Defendant was charged with and found guilty of speeding under section 1002(b)(6) of The Vehicle Code of April 29, 1959, P. L. 58. On defendant’s petition, we issued a writ of certiorari. The record is before us for our examination as to the regularity of the proceedings.
Defendant seeks relief, inter alia, because
(a) No evidence was presented, orally or otherwise, that the radar apparatus used to sustain the charge of speeding was approved by the Secretary in accordance with the provisions of section 1002, Restriction as to speed:
“(d.l)(l). The rate of speed of any vehicle may be timed . . . through the use of radiomicrowaves, commonly referred to as . . . radar.

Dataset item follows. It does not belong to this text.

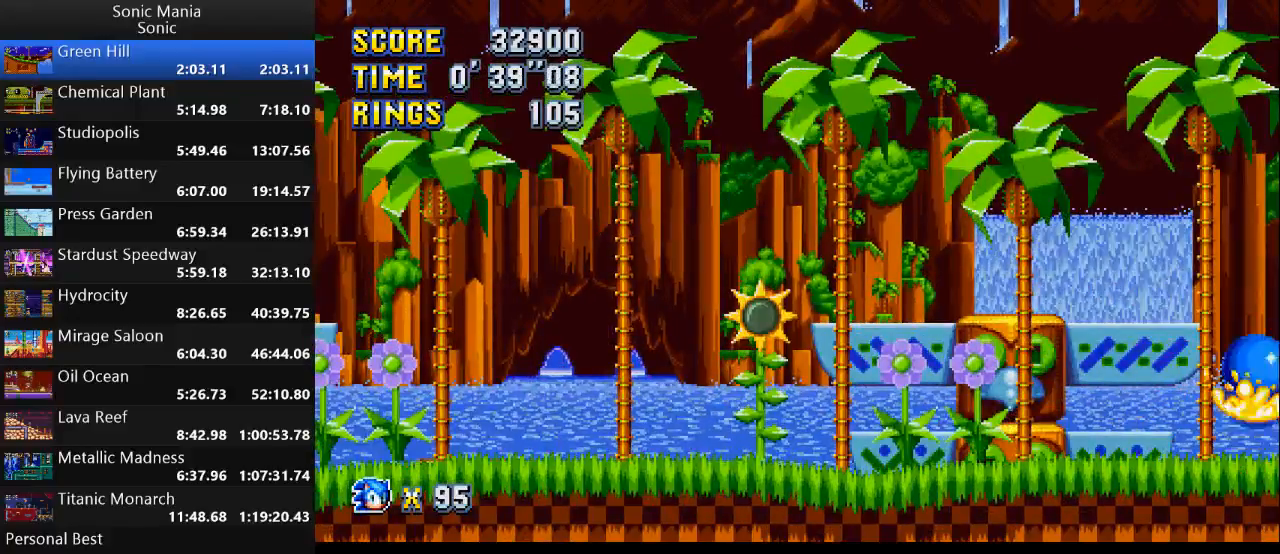
{"buttons": [], "left_stick": "center", "right_stick": "center", "events": [[100, "A", "up"], [367, "left_stick", "center"]]}
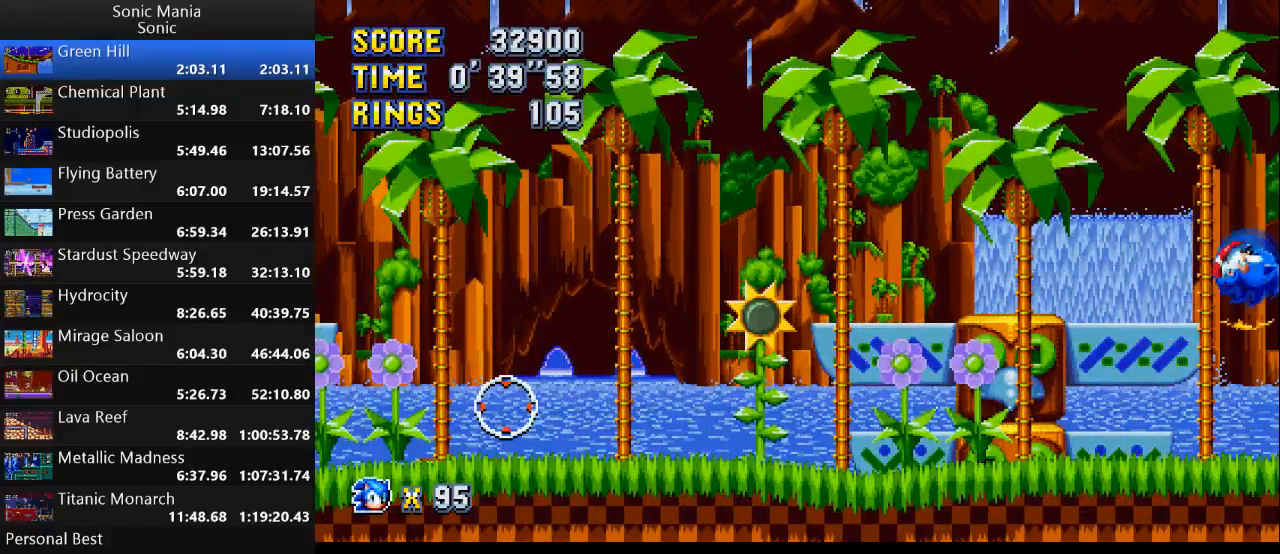
{"buttons": [], "left_stick": "center", "right_stick": "center", "events": [[100, "left_stick", "left"], [200, "A", "down"], [300, "A", "up"], [433, "left_stick", "center"]]}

“No conviction shall be had upon evidence obtained through the use of radar apparatus unless—
“(i) it is of a type approved by the secretary, and
*722“(ii) it has been calibrated and tested for accuracy and found accurate or adjusted for accuracy within a period of thirty days prior to the alleged violation
We have reviewed the transcript. We note the following statement:
“And now Tpr. George J. Snerr was placed under oath and testified to the fact that he was operating said radar at US 209 on said day and time and observed defendant travelling at a rate of speed of 79 MPH in a 55 MPH zone. The Radar certificates were produced before this J of P”
and in answer to the question “Knowing the fact that a defendant’s speedometer may not be accurate, does that mean anything to you when you make a radar speeding arrest?” the trooper said:
“. . . it doesn’t, because we have to have our equipment tested every 30 days.”
The bare statement “radar certificates were produced,” without indicating the type of radar apparatus covered by such certificates is meaningless. Nor may it be concluded from such statement, or the answer of the trooper, that the apparatus “has been calibrated and tested for accuracy and found accurate . . . within a period of thirty days prior to the alleged violation . . .” Absent this testimony, the conviction may not stand: Commonwealth v. Perdok, 411 Pa. 301, 192 A.2d 221; Commonwealth v. Sheetz, 27 D. & C. 2d 566.
In view of the ahove, it is unnecessary to pass on further exceptions.
We enter the following
ORDER
And now, December 16, 1970, the judgment of the justice of the peace is set aside.